Write out the text of every entry in the data below line by line, keeping each word, number, and symbol unchanged.

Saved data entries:
----------
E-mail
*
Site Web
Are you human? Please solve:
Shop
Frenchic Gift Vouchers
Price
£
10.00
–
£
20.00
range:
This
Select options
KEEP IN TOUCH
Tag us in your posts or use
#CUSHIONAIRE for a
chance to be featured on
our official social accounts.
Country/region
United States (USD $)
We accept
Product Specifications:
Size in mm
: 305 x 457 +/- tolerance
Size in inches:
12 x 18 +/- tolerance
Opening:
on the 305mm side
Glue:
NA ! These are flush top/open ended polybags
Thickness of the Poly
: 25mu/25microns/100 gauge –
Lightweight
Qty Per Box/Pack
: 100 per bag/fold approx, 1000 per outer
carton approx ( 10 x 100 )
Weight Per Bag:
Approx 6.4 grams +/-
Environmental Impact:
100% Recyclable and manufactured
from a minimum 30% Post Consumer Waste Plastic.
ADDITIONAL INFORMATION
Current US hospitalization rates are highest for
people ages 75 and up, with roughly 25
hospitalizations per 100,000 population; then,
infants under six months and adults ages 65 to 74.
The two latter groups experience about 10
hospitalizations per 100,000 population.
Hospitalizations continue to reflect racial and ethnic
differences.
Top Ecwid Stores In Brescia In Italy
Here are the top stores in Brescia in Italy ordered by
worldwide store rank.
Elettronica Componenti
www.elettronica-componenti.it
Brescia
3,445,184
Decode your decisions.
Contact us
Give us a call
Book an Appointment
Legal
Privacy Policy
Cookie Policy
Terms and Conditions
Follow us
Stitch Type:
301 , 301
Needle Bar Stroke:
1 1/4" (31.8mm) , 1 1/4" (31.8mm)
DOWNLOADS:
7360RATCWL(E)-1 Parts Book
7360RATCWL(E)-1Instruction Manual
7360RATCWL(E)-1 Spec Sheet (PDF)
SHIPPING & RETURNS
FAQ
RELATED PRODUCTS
----------
#### Reply to the task:
E-mail
*
Site Web
Are you human? Please solve:
Shop
Frenchic Gift Vouchers
Price
£
10.00
–
£
20.00
range:
This
Select options
KEEP IN TOUCH
Tag us in your posts or use
#CUSHIONAIRE for a
chance to be featured on
our official social accounts.
Country/region
United States (USD $)
We accept
Product Specifications:
Size in mm
: 305 x 457 +/- tolerance
Size in inches:
12 x 18 +/- tolerance
Opening:
on the 305mm side
Glue:
NA ! These are flush top/open ended polybags
Thickness of the Poly
: 25mu/25microns/100 gauge –
Lightweight
Qty Per Box/Pack
: 100 per bag/fold approx, 1000 per outer
carton approx ( 10 x 100 )
Weight Per Bag:
Approx 6.4 grams +/-
Environmental Impact:
100% Recyclable and manufactured
from a minimum 30% Post Consumer Waste Plastic.
ADDITIONAL INFORMATION
Current US hospitalization rates are highest for
people ages 75 and up, with roughly 25
hospitalizations per 100,000 population; then,
infants under six months and adults ages 65 to 74.
The two latter groups experience about 10
hospitalizations per 100,000 population.
Hospitalizations continue to reflect racial and ethnic
differences.
Top Ecwid Stores In Brescia In Italy
Here are the top stores in Brescia in Italy ordered by
worldwide store rank.
Elettronica Componenti
www.elettronica-componenti.it
Brescia
3,445,184
Decode your decisions.
Contact us
Give us a call
Book an Appointment
Legal
Privacy Policy
Cookie Policy
Terms and Conditions
Follow us
Stitch Type:
301 , 301
Needle Bar Stroke:
1 1/4" (31.8mm) , 1 1/4" (31.8mm)
DOWNLOADS:
7360RATCWL(E)-1 Parts Book
7360RATCWL(E)-1Instruction Manual
7360RATCWL(E)-1 Spec Sheet (PDF)
SHIPPING & RETURNS
FAQ
RELATED PRODUCTS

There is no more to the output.